## PROBLEM REQUIREMENTS
Locate each line in the records containing "APERTURE". Copy it.

_ _ _ _

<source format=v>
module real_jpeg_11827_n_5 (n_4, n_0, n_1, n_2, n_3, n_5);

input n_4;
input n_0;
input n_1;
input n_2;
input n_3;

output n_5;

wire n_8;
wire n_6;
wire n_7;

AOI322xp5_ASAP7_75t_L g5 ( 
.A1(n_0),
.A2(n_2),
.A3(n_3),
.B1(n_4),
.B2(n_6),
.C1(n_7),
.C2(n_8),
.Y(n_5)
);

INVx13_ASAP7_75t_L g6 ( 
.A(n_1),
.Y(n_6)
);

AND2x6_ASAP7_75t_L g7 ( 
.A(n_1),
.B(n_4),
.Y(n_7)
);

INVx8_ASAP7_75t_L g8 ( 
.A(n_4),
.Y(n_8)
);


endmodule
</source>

_ _ _ _

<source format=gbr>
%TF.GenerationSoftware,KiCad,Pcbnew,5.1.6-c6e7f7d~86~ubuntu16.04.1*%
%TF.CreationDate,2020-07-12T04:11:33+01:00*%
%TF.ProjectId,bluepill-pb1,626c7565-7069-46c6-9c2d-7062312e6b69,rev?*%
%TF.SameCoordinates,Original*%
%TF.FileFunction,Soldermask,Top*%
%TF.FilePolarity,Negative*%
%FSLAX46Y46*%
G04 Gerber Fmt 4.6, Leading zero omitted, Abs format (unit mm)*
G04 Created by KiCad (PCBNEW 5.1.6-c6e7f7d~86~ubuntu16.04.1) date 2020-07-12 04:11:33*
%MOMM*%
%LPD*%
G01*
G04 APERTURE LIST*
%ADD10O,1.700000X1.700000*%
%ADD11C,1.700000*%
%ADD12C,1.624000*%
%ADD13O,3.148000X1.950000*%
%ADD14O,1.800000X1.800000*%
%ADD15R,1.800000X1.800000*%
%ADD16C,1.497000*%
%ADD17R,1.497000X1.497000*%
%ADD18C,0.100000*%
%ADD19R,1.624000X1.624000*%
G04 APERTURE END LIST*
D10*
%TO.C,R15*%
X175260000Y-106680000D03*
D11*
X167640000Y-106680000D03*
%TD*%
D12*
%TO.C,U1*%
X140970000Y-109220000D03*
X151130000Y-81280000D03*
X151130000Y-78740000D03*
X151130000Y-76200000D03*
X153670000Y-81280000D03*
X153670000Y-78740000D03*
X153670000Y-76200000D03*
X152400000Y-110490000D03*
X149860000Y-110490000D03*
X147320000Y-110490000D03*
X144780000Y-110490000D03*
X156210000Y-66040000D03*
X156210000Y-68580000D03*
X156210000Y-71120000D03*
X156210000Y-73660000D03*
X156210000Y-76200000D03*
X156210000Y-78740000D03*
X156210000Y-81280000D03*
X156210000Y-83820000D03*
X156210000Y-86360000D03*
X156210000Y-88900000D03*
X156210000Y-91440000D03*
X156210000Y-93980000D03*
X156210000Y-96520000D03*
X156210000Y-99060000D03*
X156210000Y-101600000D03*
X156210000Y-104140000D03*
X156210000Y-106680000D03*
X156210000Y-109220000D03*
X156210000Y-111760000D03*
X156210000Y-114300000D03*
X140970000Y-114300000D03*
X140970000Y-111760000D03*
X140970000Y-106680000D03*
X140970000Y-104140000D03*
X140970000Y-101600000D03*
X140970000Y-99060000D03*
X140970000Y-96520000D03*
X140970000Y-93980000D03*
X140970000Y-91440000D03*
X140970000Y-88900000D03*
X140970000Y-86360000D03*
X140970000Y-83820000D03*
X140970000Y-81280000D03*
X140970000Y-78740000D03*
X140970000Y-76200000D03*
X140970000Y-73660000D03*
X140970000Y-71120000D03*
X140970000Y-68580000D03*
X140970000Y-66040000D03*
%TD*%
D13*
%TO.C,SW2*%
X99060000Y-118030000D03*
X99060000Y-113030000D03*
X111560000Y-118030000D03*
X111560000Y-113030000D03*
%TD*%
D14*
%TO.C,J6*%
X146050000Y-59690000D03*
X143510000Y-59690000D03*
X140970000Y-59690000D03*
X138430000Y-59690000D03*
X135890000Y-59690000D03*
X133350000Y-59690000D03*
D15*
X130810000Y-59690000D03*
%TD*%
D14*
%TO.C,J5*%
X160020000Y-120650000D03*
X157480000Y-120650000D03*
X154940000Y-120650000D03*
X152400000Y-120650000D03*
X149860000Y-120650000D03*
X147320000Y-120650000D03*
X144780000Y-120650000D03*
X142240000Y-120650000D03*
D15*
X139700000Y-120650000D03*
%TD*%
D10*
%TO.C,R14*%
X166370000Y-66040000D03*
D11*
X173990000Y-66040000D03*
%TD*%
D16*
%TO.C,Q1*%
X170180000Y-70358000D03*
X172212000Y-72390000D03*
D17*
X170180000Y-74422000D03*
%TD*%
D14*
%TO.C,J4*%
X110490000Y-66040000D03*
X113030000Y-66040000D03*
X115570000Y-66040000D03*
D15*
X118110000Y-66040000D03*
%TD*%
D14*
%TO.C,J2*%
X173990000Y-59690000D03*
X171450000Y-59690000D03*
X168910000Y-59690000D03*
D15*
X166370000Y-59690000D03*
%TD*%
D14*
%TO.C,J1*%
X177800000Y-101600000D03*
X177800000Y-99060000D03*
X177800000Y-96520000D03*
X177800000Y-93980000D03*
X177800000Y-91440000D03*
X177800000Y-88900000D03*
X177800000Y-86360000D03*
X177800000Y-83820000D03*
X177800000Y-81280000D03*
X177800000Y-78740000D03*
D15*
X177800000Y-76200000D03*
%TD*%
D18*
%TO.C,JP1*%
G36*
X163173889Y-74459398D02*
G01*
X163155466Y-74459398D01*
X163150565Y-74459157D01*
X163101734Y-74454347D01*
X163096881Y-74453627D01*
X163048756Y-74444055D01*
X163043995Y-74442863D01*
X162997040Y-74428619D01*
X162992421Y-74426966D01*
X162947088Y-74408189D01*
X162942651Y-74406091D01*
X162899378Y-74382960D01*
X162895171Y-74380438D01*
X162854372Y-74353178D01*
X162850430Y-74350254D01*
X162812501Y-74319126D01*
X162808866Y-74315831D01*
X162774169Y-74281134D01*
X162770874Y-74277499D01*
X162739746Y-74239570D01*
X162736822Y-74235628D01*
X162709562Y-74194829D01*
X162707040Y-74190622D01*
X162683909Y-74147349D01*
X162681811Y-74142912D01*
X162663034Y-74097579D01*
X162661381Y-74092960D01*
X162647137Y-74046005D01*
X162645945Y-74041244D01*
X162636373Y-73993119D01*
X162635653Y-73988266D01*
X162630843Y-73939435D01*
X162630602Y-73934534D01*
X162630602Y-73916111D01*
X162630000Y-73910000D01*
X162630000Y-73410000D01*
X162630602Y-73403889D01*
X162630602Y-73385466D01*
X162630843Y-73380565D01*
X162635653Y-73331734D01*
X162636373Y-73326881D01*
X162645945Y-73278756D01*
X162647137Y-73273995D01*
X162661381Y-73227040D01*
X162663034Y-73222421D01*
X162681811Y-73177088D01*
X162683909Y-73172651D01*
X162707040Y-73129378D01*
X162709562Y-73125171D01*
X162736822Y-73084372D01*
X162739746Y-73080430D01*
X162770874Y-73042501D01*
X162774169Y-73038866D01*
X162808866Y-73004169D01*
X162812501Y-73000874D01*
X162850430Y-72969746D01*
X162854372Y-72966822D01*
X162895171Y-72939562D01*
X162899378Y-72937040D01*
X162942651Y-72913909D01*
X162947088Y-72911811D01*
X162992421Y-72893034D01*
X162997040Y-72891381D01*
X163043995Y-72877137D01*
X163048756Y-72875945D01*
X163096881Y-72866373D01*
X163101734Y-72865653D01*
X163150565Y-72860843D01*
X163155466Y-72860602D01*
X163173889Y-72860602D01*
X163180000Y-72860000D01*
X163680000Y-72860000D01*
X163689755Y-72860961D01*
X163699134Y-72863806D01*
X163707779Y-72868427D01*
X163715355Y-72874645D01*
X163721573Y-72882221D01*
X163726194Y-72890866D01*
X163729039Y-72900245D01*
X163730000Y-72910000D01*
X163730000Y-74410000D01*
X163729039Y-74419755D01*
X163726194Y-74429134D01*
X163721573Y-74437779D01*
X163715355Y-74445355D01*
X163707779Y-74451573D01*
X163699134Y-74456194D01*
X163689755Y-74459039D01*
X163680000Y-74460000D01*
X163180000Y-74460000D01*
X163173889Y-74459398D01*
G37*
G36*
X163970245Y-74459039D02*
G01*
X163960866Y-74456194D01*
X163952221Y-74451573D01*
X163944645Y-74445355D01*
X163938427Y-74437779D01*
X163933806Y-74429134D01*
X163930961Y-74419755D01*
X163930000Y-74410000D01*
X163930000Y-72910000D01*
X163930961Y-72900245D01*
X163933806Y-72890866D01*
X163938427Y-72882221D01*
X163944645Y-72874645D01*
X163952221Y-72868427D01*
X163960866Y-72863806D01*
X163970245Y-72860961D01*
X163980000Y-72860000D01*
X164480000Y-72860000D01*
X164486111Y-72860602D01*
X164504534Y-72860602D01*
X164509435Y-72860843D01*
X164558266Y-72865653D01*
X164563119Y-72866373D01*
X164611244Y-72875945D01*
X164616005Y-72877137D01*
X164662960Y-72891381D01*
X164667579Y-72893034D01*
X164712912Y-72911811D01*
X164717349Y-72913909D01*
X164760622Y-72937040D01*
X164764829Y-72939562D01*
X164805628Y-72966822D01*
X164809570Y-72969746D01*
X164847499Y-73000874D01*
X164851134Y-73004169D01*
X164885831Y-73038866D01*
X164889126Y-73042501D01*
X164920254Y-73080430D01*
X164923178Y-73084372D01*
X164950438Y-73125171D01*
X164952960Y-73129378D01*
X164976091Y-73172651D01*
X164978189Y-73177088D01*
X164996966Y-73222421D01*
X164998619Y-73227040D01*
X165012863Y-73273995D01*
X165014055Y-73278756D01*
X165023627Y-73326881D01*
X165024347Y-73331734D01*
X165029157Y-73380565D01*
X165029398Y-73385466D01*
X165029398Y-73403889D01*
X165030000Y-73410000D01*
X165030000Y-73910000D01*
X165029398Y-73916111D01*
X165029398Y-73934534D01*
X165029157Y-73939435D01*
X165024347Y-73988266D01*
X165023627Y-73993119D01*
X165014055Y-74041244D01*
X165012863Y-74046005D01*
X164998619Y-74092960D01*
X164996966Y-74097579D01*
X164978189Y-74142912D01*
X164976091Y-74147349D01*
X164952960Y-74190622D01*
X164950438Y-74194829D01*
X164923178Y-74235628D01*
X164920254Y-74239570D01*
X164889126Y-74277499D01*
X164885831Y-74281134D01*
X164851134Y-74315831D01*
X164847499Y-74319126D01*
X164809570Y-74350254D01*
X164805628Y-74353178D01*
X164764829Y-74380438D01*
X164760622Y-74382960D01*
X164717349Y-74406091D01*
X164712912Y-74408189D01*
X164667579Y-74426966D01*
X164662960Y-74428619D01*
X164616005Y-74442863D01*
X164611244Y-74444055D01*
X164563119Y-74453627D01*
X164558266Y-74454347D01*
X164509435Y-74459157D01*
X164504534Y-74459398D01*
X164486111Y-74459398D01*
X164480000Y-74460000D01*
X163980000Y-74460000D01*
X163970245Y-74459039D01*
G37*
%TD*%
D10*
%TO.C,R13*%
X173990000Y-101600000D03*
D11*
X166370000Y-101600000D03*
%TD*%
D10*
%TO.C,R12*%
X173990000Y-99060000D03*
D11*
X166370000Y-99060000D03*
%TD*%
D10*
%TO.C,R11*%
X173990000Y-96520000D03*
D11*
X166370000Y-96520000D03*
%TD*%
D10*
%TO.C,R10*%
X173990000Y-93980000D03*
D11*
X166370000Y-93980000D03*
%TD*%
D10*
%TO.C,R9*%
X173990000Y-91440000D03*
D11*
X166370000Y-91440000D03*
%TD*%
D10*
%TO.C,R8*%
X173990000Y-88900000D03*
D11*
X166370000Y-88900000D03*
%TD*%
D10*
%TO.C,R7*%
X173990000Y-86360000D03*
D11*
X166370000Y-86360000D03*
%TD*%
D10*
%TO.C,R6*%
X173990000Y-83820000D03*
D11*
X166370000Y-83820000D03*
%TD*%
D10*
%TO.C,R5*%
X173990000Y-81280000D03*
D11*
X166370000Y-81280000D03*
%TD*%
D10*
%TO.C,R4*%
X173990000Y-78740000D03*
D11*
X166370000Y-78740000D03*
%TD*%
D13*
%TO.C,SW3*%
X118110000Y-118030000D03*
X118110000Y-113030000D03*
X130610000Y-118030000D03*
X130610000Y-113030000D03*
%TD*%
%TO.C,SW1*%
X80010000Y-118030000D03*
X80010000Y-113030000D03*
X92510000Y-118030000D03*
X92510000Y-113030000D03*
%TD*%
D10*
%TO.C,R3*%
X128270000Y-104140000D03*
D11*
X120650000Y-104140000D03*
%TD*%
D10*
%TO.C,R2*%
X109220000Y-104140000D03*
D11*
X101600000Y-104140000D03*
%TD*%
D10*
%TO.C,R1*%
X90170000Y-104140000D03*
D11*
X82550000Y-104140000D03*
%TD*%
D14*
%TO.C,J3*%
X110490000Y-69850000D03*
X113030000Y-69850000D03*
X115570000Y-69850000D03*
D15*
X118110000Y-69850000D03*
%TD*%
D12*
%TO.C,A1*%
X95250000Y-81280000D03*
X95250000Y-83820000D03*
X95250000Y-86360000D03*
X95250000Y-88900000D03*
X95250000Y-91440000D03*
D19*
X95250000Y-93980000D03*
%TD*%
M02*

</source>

_ _ _ _

## EXERCISE RESPONSE
G04 APERTURE LIST*
G04 APERTURE END LIST*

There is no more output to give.